___ Entries shown

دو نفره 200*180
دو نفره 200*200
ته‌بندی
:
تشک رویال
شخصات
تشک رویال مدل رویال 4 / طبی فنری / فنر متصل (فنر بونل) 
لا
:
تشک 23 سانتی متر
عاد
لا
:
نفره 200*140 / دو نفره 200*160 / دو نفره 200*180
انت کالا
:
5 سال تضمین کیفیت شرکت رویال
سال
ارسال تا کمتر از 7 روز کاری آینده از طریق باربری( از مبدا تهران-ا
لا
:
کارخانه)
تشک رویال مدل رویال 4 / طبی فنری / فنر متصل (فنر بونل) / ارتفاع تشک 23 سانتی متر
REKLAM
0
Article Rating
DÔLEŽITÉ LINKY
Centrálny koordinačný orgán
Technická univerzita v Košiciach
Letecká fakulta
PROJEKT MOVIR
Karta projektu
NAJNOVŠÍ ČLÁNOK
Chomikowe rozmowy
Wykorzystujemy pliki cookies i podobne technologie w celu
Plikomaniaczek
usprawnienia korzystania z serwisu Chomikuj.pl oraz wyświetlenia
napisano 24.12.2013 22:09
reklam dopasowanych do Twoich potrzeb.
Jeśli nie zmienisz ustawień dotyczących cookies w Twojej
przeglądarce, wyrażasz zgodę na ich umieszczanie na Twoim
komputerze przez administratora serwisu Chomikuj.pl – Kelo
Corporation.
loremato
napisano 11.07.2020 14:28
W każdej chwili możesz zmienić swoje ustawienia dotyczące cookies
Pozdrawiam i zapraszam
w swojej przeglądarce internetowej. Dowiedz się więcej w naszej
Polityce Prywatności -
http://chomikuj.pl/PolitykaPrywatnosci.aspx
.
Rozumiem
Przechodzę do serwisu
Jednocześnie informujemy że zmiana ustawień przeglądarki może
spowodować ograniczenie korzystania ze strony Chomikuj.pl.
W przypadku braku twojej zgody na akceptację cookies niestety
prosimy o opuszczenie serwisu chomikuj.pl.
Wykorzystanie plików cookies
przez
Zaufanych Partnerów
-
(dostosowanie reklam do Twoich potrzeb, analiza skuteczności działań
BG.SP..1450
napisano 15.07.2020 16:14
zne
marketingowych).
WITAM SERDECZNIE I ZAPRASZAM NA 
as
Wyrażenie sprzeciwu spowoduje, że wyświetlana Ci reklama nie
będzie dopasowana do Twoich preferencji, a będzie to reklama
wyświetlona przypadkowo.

______

### [Instruction]
Working from the records above, write out verbatim only the lines from the line containing "DÔLEŽITÉ LINKY" through the line containing "Plikomaniaczek".

### [Solution]
DÔLEŽITÉ LINKY
Centrálny koordinačný orgán
Technická univerzita v Košiciach
Letecká fakulta
PROJEKT MOVIR
Karta projektu
NAJNOVŠÍ ČLÁNOK
Chomikowe rozmowy
Wykorzystujemy pliki cookies i podobne technologie w celu
Plikomaniaczek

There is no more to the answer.